The strike, which was spurred by rapidly rising fuel prices combined with the effects of the Brazilian real weakening against the U.S. dollar, caused estimated losses of $1.75 billion to Brazil’s agriculture sector, the USDA said.
The USDA said one of the Brazilian government’s concessions to end the strike, a minimum freight rate guaranteed to truckers, is continuing to wreak havoc on grain and oilseed trade.
“The policy, which was implemented by presidential decree on May 30, was immediately criticized by a number of transportation-dependent industries, chief among them agriculture,” the USDA said.
Brazil’s lack of substantial rail or inland waterway infrastructure means that producers in the CenterWest region must rely on trucks to transport their commodities to ports for export or to domestic consumers in other parts of the country. The minimum freight rate policy has caused the transport of crops to become substantially more expensive, and Brazil’s National Confederation of Agriculture and Livestock (CNA) has estimated that the policy is increasing freight rates by 50% to 150% throughout the country, with Brazil’s powerhouse agricultural regions being hit the hardest.
The USDA noted that the CNA and other players in the agricultural sector have challenged the minimum price measure in court through more than 50 lawsuits, and Brazil’s Supreme Court is trying to mediate a resolution, but several rounds of meetings with truck drivers have not yet yielded a solution. The court is scheduled to take up the measure again in late August.
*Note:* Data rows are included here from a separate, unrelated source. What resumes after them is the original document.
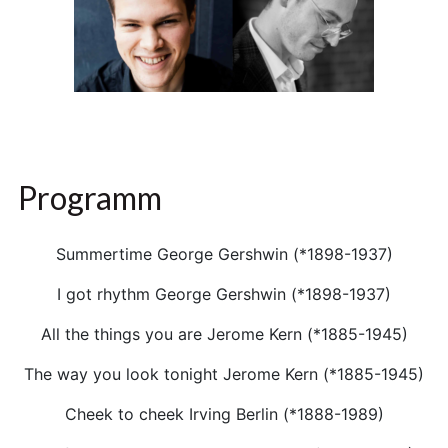
Programm
Summertime George Gershwin (*1898-1937)
I got rhythm George Gershwin (*1898-1937)
All the things you are Jerome Kern (*1885-1945)
The way you look tonight Jerome Kern (*1885-1945)
Cheek to cheek Irving Berlin (*1888-1989)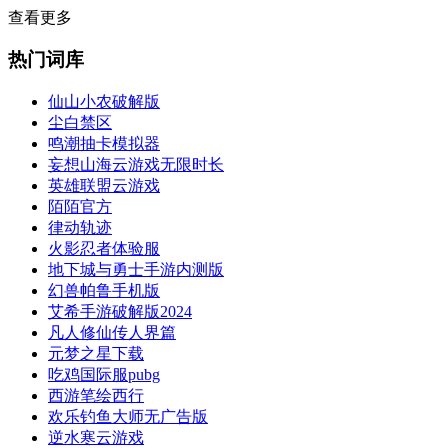
查看更多
热门词库
仙山小农破解版
尘白禁区
鸣潮抽卡模拟器
妄想山海云游戏无限时长
英雄联盟云游戏
陌陌官方
律动轨迹
火影忍者体验服
地下城与勇士手游内测版
幻兽帕鲁手机版
艾希手游破解版2024
凡人修仙传人界篇
元梦之星下载
吃鸡国际服pubg
西游笔绘西行
欢乐钓鱼大师无广告版
逆水寒云游戏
In a parallel process, the Brazilian congress also has taken up the measure in an effort to make it permanent. The provision was approved by the lower house and will be considered by the senate when they return from recess in August.
The USDA said the policy has caused the transportation of agricultural commodities to slow substantially, with large grain and oilseed traders reporting they have largely stopped participating in the market because freight rates are too high and the future of the policy is too uncertain to make forward purchases.
“Since soybeans are harvested first, this has largely affected those exports so far,” the USDA said. “However, the safrinha corn harvest is ramping up across Brazil and limited storage space (already filled with soybeans waiting for export) and expensive freight rates will affect the rate of Brazil’s safrinha corn exports.”